#### REQUEST:
Working from the records below, repeat exactly the lines starting at the line that contains "value-added network services, by" and ending at the line that contains "positioning capabilities are intended to be forward", inclusive.

#### DATASET RECORDS:
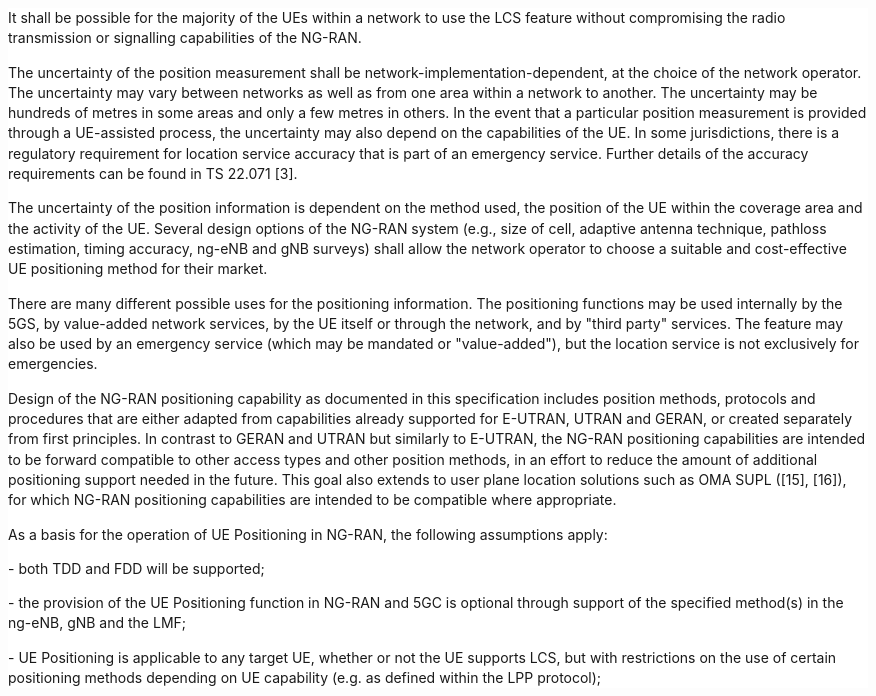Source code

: It shall be possible for the majority of the UEs within a network to use
the LCS feature without compromising the radio transmission or
signalling capabilities of the NG-RAN.

The uncertainty of the position measurement shall be
network-implementation-dependent, at the choice of the network operator.
The uncertainty may vary between networks as well as from one area
within a network to another. The uncertainty may be hundreds of metres
in some areas and only a few metres in others. In the event that a
particular position measurement is provided through a UE-assisted
process, the uncertainty may also depend on the capabilities of the UE.
In some jurisdictions, there is a regulatory requirement for location
service accuracy that is part of an emergency service. Further details
of the accuracy requirements can be found in TS 22.071 \[3\].

The uncertainty of the position information is dependent on the method
used, the position of the UE within the coverage area and the activity
of the UE. Several design options of the NG-RAN system (e.g., size of
cell, adaptive antenna technique, pathloss estimation, timing accuracy,
ng-eNB and gNB surveys) shall allow the network operator to choose a
suitable and cost-effective UE positioning method for their market.

There are many different possible uses for the positioning information.
The positioning functions may be used internally by the 5GS, by
value-added network services, by the UE itself or through the network,
and by \"third party\" services. The feature may also be used by an
emergency service (which may be mandated or \"value-added\"), but the
location service is not exclusively for emergencies.

Design of the NG-RAN positioning capability as documented in this
specification includes position methods, protocols and procedures that
are either adapted from capabilities already supported for E-UTRAN,
UTRAN and GERAN, or created separately from first principles. In
contrast to GERAN and UTRAN but similarly to E-UTRAN, the NG-RAN
positioning capabilities are intended to be forward compatible to other
access types and other position methods, in an effort to reduce the
amount of additional positioning support needed in the future. This goal
also extends to user plane location solutions such as OMA SUPL (\[15\],
\[16\]), for which NG-RAN positioning capabilities are intended to be
compatible where appropriate.

As a basis for the operation of UE Positioning in NG-RAN, the following
assumptions apply:

\- both TDD and FDD will be supported;

\- the provision of the UE Positioning function in NG-RAN and 5GC is
optional through support of the specified method(s) in the ng-eNB, gNB
and the LMF;

\- UE Positioning is applicable to any target UE, whether or not the UE
supports LCS, but with restrictions on the use of certain positioning
methods depending on UE capability (e.g. as defined within the LPP
protocol);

#### SOLUTION TO THE EXERCISE:
value-added network services, by the UE itself or through the network,
and by \"third party\" services. The feature may also be used by an
emergency service (which may be mandated or \"value-added\"), but the
location service is not exclusively for emergencies.

Design of the NG-RAN positioning capability as documented in this
specification includes position methods, protocols and procedures that
are either adapted from capabilities already supported for E-UTRAN,
UTRAN and GERAN, or created separately from first principles. In
contrast to GERAN and UTRAN but similarly to E-UTRAN, the NG-RAN
positioning capabilities are intended to be forward compatible to other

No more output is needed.